╭──

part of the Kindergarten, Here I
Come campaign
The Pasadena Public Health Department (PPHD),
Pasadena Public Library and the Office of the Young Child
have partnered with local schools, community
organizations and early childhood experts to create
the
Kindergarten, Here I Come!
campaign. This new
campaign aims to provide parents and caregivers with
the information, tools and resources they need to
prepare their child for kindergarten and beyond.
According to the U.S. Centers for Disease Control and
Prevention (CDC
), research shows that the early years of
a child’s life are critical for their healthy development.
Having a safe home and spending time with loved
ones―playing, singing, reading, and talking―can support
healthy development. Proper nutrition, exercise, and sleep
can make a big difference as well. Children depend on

╰──
╭──

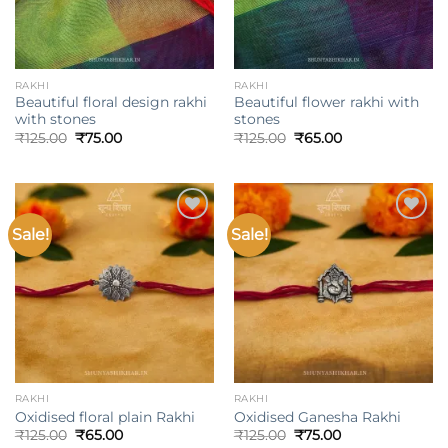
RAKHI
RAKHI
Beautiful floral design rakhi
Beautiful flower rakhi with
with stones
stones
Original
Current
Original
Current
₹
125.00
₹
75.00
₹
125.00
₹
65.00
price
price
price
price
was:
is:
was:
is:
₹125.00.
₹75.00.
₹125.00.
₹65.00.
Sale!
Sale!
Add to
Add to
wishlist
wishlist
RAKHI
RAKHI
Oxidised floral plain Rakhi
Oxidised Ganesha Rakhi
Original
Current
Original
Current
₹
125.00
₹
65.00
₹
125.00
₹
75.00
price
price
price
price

╰──

Take the lines above from the one containing "have partnered with local schools, community" to the one containing "can make a big" and retype them exactly, both ends included, with nothing added.

have partnered with local schools, community
organizations and early childhood experts to create
the
Kindergarten, Here I Come!
campaign. This new
campaign aims to provide parents and caregivers with
the information, tools and resources they need to
prepare their child for kindergarten and beyond.
According to the U.S. Centers for Disease Control and
Prevention (CDC
), research shows that the early years of
a child’s life are critical for their healthy development.
Having a safe home and spending time with loved
ones―playing, singing, reading, and talking―can support
healthy development. Proper nutrition, exercise, and sleep
can make a big difference as well. Children depend on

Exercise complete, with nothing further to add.